Activity: Return each line of the data below that contains the string "sich", matching case exactly.

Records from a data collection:
- Opening Delimiter -

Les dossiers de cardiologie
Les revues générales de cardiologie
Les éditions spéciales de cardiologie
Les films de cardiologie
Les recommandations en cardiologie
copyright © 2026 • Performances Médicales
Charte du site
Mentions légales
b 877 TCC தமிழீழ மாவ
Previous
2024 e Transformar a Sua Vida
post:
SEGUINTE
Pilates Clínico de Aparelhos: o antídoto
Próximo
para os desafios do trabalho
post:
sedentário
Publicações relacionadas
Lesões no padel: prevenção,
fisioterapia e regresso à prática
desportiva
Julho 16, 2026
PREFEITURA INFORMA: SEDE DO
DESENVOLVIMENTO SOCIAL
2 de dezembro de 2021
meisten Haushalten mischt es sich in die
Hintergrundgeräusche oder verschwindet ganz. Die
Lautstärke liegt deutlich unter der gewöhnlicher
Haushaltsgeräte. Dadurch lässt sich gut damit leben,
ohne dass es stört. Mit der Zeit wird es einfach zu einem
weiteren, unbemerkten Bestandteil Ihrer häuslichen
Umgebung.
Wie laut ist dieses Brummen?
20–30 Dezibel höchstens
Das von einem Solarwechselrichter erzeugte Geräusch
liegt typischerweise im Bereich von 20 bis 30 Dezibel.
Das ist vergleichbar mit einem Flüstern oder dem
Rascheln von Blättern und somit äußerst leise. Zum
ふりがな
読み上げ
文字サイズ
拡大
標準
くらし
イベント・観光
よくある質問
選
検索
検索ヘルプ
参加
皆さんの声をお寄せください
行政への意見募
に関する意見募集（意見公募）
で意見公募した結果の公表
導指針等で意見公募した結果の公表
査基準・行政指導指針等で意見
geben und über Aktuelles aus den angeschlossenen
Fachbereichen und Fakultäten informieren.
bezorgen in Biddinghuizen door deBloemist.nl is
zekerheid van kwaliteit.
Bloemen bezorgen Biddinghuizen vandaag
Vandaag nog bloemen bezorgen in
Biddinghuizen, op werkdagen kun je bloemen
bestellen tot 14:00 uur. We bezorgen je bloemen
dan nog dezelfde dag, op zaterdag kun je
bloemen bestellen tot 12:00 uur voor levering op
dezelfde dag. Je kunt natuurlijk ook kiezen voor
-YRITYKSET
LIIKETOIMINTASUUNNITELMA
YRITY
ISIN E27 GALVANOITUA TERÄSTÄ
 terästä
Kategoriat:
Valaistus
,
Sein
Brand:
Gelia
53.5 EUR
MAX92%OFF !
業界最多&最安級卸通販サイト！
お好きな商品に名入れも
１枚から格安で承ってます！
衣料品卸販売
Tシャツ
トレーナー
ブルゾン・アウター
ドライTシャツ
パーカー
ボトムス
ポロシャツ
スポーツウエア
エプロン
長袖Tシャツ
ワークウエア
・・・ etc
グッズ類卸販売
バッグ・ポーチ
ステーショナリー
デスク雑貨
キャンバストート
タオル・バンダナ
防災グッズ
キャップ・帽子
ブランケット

- Closing Delimiter -
- Opening Delimiter -

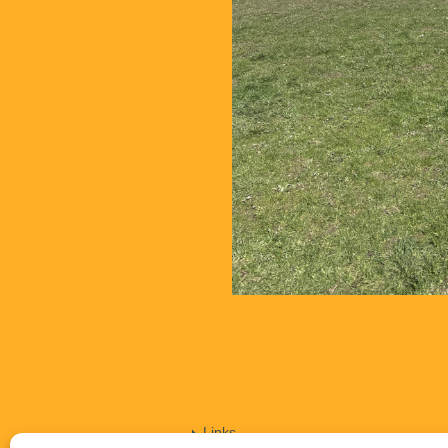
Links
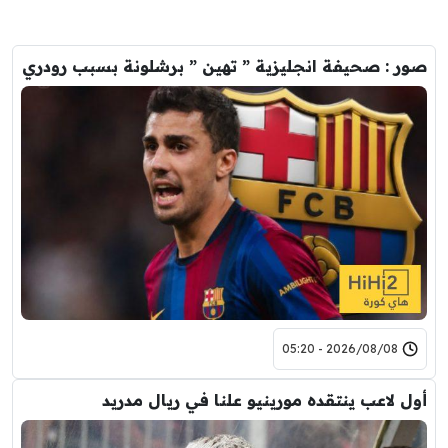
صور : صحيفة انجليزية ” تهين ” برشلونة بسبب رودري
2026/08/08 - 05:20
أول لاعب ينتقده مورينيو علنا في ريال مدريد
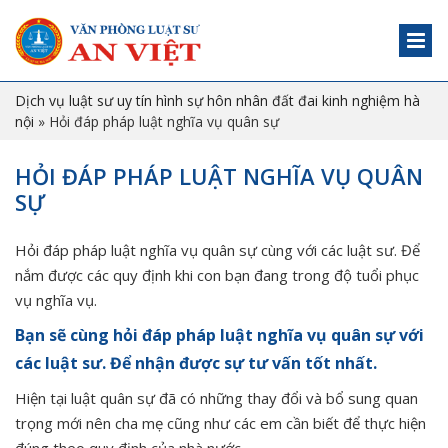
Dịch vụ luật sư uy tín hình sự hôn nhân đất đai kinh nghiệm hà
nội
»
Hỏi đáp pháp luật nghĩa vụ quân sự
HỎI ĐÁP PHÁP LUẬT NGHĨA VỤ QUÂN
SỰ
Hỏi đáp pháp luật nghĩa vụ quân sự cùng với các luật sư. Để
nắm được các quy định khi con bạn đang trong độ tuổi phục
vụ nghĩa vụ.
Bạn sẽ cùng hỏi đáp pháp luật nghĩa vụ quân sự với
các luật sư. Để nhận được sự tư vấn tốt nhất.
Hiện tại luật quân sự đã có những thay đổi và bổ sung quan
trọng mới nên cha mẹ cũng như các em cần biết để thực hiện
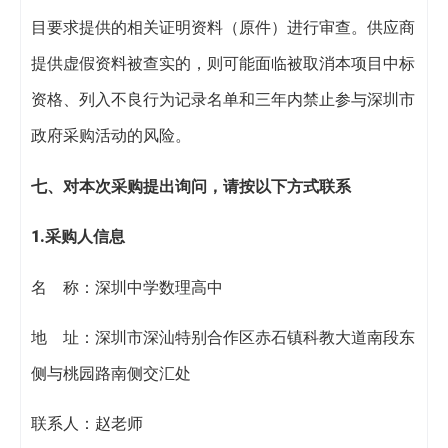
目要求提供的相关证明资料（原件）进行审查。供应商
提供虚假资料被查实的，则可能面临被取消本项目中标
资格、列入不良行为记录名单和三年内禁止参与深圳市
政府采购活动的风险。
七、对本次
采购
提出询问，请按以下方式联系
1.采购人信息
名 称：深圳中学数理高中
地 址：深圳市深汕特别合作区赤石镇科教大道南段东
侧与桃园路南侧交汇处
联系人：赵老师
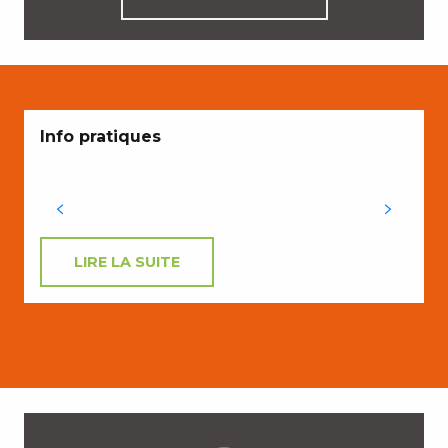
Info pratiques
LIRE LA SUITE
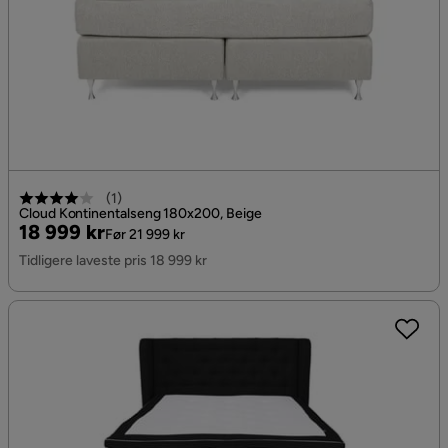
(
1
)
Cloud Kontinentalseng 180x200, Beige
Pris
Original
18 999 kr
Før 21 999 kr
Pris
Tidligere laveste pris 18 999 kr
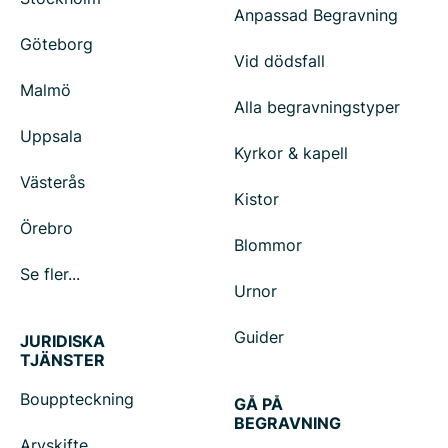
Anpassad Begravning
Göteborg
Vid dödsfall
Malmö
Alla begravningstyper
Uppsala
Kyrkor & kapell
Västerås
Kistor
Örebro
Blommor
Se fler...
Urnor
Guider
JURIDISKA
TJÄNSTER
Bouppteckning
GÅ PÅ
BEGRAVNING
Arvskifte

- Closing Delimiter -

Answer section:
meisten Haushalten mischt es sich in die
Haushaltsgeräte. Dadurch lässt sich gut damit leben,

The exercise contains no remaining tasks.